» Assignment
Output the plan section on corporate mergers and acquisitions word for word, in full.

» Text shown
== == ==
13.          Corporate Mergers, Acquisitions, etc.  The Administrator may also grant options and stock appreciation rights, award Stock bonuses and issue Stock subject to restrictions having terms, conditions and provisions that vary from those specified in this Plan provided that any options and stock appreciation rights granted, any stock bonuses awarded and any restricted stock issued pursuant to this section are granted in substitution for or in connection with the assumption of, existing options, stock appreciation rights, stock bonuses and restricted stock granted, awarded or issued by another corporation and assumed or otherwise agreed to be provided for by the Company pursuant to or by reason of a transaction involving a corporate merger consolidation, acquisition of property or stock, separation, reorganization or liquidation to which the Company or a subsidiary is a party.
== == ==
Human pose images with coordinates

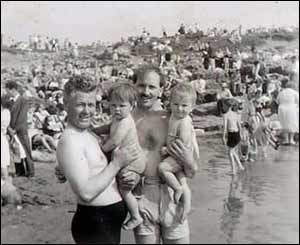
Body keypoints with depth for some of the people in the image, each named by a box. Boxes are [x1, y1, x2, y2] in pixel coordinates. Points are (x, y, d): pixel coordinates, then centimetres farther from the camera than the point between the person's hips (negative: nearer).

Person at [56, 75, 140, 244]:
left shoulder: (88, 133, 8)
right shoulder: (70, 141, -20)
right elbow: (86, 192, -28)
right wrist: (117, 163, -19)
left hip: (108, 219, 9)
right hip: (95, 223, -9)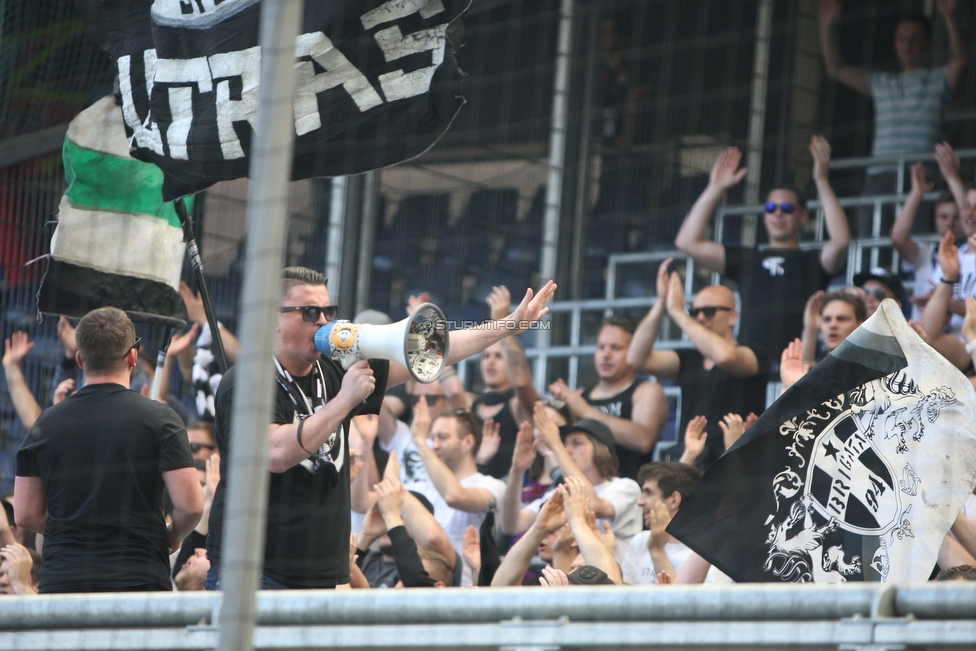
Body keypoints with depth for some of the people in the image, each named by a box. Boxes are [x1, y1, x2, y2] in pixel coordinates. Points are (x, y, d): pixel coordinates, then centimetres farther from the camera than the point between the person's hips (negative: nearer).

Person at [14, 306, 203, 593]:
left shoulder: (47, 423, 6)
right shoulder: (158, 418, -3)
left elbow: (26, 514, 8)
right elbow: (190, 505, -8)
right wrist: (173, 536, 13)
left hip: (60, 581, 3)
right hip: (138, 579, -3)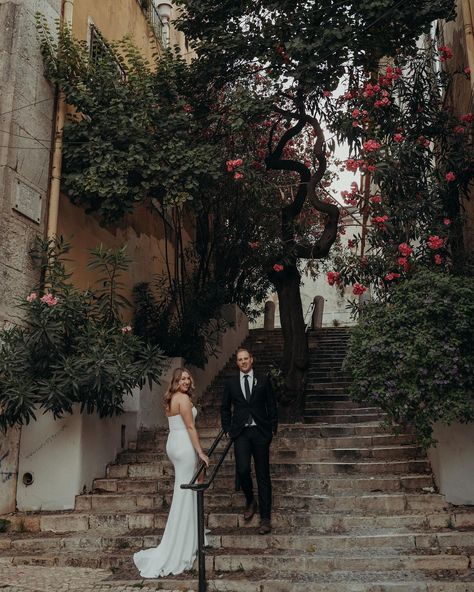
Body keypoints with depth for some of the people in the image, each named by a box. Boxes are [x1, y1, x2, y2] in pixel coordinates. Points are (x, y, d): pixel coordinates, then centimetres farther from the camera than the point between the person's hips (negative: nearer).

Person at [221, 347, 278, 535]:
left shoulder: (263, 380, 6)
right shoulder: (231, 383, 9)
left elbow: (272, 406, 8)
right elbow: (225, 408, 16)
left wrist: (273, 429, 2)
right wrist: (227, 429, 8)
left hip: (261, 432, 0)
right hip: (241, 433, 1)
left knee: (263, 475, 2)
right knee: (242, 469, -15)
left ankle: (265, 518, 11)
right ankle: (250, 501, 15)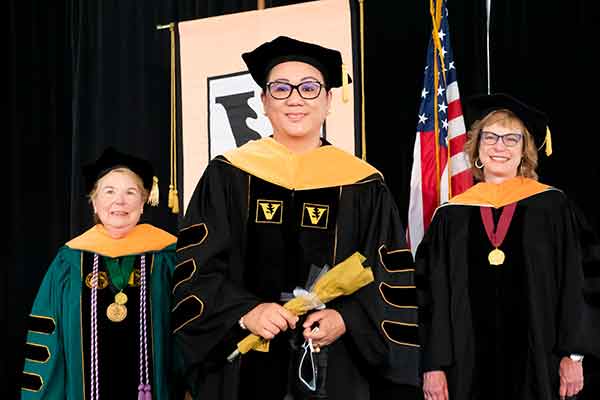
== == ==
» Solution to this task
13.          Corporate Mergers, Acquisitions, etc.  The Administrator may also grant options and stock appreciation rights, award Stock bonuses and issue Stock subject to restrictions having terms, conditions and provisions that vary from those specified in this Plan provided that any options and stock appreciation rights granted, any stock bonuses awarded and any restricted stock issued pursuant to this section are granted in substitution for or in connection with the assumption of, existing options, stock appreciation rights, stock bonuses and restricted stock granted, awarded or issued by another corporation and assumed or otherwise agreed to be provided for by the Company pursuant to or by reason of a transaction involving a corporate merger consolidation, acquisition of property or stock, separation, reorganization or liquidation to which the Company or a subsidiary is a party.